Besonders begrüßen wir den Versuch, strukturelle Überlegungen mit theologischen Vorüberlegungen zu verbinden. Es tat dem bisherigen Reformprozess nicht gut, dass eine derartig enge Verbindung, wie in diesem Papier, nicht zu finden war.

Bei der theologischen Grundlegung beginnen die Probleme. Wir sind auch der Meinung, dass sich unsere Kirche nicht aus der Öffentlichkeit zurückziehen darf. Aber „...eine Kirche..., die ihre gesellschaftliche Verantwortung wahrnimmt und sich nicht in eine kirchliche Sonderwelt zurückzieht.“ (Seite 9) macht eine zu einfache Alternative auf. Es geht nicht um den Gegensatz zwischen ‚Sonderwelt‘ und ,wirklicher‘ Welt, sondern darum, inwieweit wir als Kirche den Erwartungen entsprechen, die uns begegnen. Das Evangelium sorgt für einen Abstand zwischen der Gemeinde und der Welt. In ihm gründet die Möglichkeit, sich zu fragen, welcher Aufgabe wir uns zuzuwenden haben, und welcher gerade nicht.
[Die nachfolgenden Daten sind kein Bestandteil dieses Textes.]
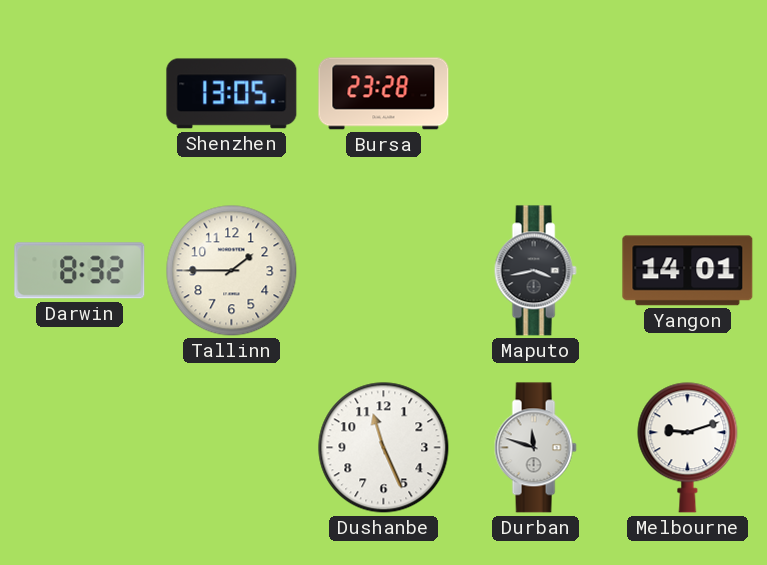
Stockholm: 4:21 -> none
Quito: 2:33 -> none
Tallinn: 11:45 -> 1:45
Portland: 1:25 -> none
Wir möchten auch eine öffentlich wahrnehmbare Kirche sein, aber eine, die ihre gesellschaftliche Verantwortung in kritischer Distanz zur Gesellschaft wahrnimmt. Dieser Aspekt kommt uns in der Einleitung (Punkt 4 und 5) zu kurz.

Möglicherweise hat damit auch die klare Option für den Begriff ‚Volkskirche‘ zu tun. Wir teilen die Auffassung des Textes, dass wir weder das Erbe noch die Chancen verspielen möchten, die in dieser Form von Kirche stecken. Auch wir möchten nicht zu einer NGO oder einer kirchlichen Gemeinschaft werden, die sich nur noch mit sich und ihren Mitgliedern beschäftigt. Aber der Begriff Volkskirche löst falsche Assoziationen aus, als wären hiermit bestimmte prozentuale Anteile an der Bevölkerung reklamiert o.ä. Daher schlagen wir als Arbeitstitel zum Weiterdenken: Kirche - unterwegs mit Gott und den Menschen vor. In diesem Titel steckt das reformatorische Moment der Bewegung von Kirche und zugleich die Spannung, in der wir uns bewegen; nämlich der zwischen Gott und Mensch.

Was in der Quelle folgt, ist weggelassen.